La Haute École de musique tient à peu près le même langage, arguant d’un «besoin impérieux». Au micro, Béatrice Zawodnik, coordinatrice de l’enseignement de la HEM, rappelle combien l’établissement est «mal logé» – ses activités sont actuellement réparties sur dix adresses différentes – et n’a «pas de salle propre pour les auditions et les récitals». Vient alors Sami Kanaan. Le magistrat chargé de la Culture et du Sport en Ville de Genève vise plus large, englobant «Pavillon de la danse», «Nouvelle Comédie» et «développement du réseau ferroviaire». Enfin, son homologue au Canton, Thierry Apothéloz, s’avance avec ostentation vers la foule pour conclure, péremptoire, qu’il faudra «ensemble nous donner les moyens de vivre des choses extraordinaires».

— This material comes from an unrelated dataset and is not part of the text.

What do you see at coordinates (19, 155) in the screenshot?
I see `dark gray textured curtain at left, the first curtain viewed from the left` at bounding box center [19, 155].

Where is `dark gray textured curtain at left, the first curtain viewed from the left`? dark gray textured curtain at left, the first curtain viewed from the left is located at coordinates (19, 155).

Une évidence s’impose alors: ce qui était annoncé comme un «événement public», aussi musical soit-il, suit les mêmes principes qu’un stand de promotion politique, en plus grand. En résulte une certaine confusion sur les rôles impartis, ici les institutions publiques et là la Fondation pour la Cité de la musique, qui n’a pas pipé mot sinon pour faire les présentations. En aurait-on appris davantage sur les menaces à même de compromettre l’érection de la Cité de la musique?

Anticiper les recours

En aparté cette fois, Thierry Apothéloz abandonne le décorum pour aller à l’essentiel: «Effectivement, il faut faire connaître le projet pour préparer le dialogue avec la population. Des habitants s’interrogent. Rumeur il y a, mais rien de concret pour le moment, pas de recours ni d’annonce de recours non plus. À l’heure actuelle, nous n’avons pas de souci, mais nous restons soucieux.»

Et Sami Kanaan de glisser: «La question des beaux arbres présents sur le site – devront-ils être abattus ou non, il est trop tôt pour le dire – constitue le principal enjeu symbolique du plan localisé de quartier.»